(Directions for this task):
Pull out every line in the entries below that contains the string "Resource".

(Record extracts):
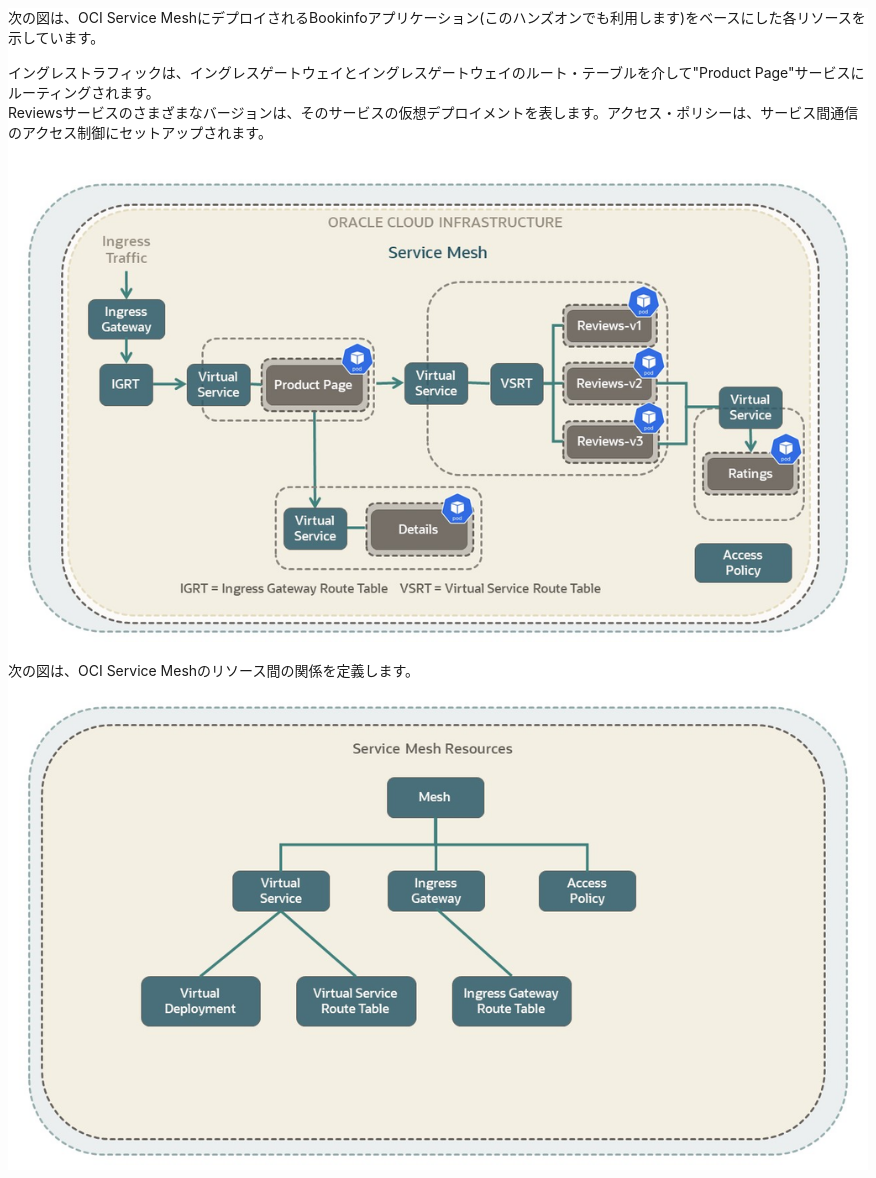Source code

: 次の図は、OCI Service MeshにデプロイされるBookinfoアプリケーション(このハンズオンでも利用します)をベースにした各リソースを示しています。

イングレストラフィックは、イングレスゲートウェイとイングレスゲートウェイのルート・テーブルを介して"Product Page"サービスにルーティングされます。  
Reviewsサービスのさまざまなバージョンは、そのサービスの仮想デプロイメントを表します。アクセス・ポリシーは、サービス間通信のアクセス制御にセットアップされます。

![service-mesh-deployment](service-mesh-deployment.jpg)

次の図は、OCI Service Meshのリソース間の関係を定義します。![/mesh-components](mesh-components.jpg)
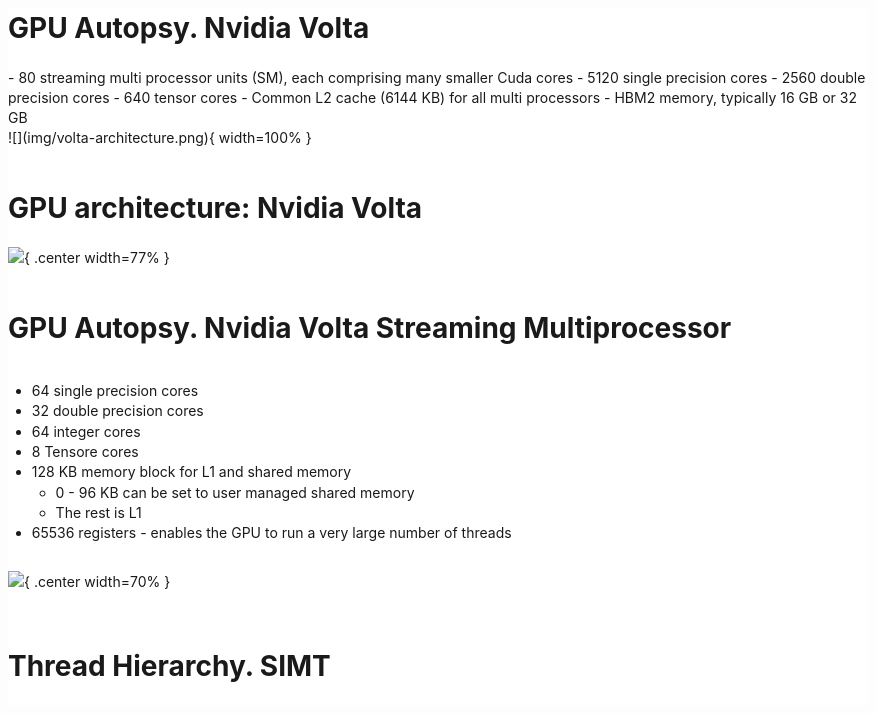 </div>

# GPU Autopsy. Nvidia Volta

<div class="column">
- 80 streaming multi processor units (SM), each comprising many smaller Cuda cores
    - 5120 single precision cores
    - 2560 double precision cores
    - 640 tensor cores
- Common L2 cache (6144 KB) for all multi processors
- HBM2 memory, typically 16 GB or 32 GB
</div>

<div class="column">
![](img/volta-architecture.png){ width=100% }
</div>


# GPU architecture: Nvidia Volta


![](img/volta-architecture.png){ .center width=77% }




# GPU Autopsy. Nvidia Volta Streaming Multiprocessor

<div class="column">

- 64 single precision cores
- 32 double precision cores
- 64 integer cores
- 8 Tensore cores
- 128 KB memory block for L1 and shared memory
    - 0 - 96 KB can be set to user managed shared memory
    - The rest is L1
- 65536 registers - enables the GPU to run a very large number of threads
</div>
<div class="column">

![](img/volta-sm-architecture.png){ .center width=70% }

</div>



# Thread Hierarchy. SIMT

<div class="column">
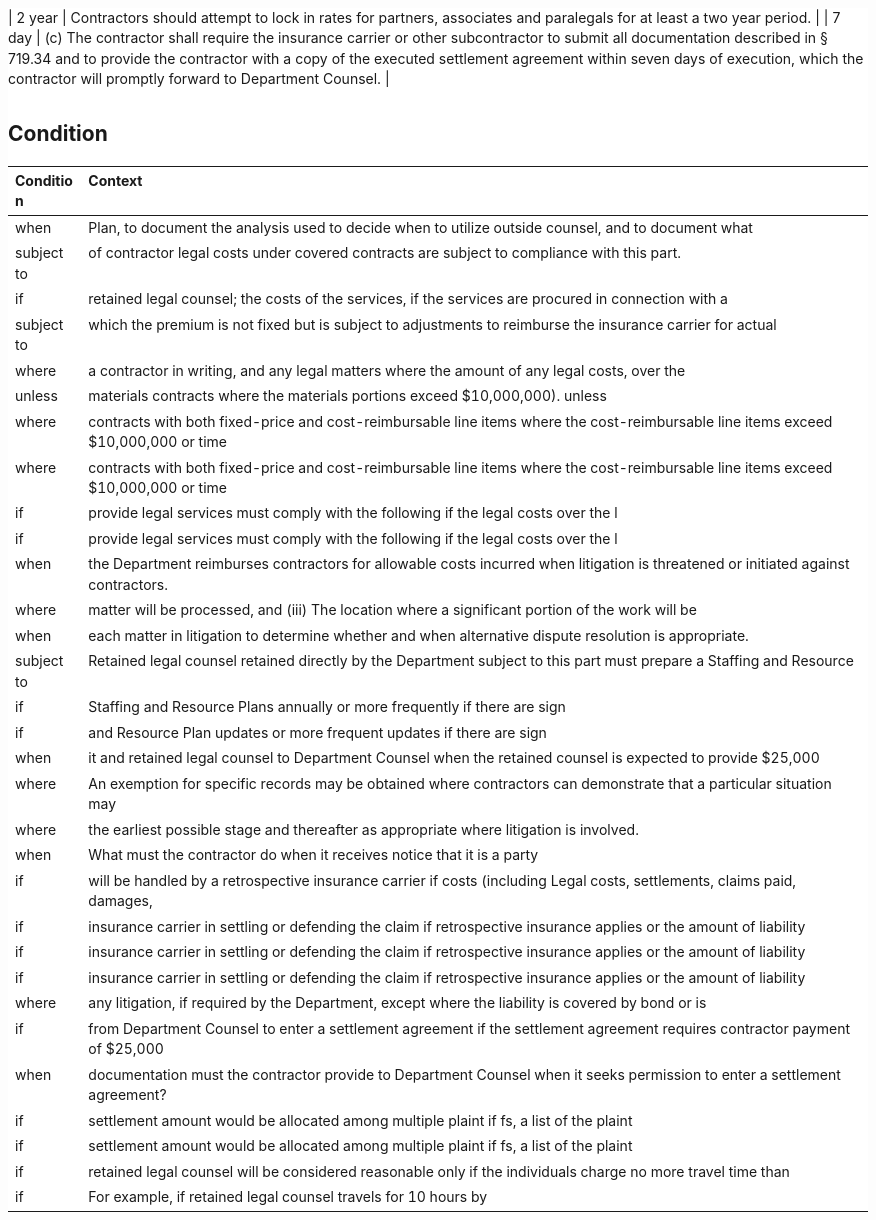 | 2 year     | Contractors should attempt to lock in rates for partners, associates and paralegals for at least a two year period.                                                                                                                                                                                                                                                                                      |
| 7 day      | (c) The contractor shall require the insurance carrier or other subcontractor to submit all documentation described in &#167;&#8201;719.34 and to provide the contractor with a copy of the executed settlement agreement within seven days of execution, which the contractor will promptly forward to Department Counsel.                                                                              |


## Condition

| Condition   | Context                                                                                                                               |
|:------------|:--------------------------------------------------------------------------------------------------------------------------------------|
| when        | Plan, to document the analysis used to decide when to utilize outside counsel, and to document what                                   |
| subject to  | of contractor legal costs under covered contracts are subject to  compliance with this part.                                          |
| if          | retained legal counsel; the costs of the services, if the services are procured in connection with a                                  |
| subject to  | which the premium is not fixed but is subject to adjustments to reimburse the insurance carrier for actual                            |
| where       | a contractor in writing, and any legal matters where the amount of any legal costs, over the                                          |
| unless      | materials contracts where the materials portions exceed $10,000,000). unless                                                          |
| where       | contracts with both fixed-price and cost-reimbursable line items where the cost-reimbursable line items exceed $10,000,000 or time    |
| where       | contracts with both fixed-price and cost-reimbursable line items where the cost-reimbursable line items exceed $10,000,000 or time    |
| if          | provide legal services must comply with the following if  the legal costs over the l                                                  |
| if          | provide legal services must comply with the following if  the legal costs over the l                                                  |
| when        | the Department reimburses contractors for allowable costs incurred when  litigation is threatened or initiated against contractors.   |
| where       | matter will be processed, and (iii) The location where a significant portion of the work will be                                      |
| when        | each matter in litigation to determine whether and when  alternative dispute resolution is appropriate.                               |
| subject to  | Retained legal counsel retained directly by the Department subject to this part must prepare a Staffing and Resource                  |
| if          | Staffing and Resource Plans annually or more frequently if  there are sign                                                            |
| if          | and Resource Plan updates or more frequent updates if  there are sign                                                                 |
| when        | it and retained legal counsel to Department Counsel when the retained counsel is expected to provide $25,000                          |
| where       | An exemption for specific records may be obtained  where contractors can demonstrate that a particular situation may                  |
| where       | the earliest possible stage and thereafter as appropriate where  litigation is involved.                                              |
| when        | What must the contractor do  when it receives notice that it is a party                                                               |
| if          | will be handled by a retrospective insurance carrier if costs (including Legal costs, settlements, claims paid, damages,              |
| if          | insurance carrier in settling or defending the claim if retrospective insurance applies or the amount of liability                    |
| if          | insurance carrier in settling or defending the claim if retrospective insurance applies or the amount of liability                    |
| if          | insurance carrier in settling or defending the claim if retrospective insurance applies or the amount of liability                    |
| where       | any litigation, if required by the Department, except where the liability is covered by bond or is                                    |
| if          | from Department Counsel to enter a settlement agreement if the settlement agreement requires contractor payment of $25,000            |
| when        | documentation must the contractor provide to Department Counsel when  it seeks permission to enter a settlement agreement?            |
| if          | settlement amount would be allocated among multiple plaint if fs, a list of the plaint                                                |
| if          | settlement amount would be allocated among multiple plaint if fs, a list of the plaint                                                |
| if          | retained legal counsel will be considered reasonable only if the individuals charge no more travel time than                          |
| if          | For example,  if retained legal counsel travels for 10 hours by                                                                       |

(Output below):
| subject to  | Retained legal counsel retained directly by the Department subject to this part must prepare a Staffing and Resource                  |
| if          | Staffing and Resource Plans annually or more frequently if  there are sign                                                            |
| if          | and Resource Plan updates or more frequent updates if  there are sign                                                                 |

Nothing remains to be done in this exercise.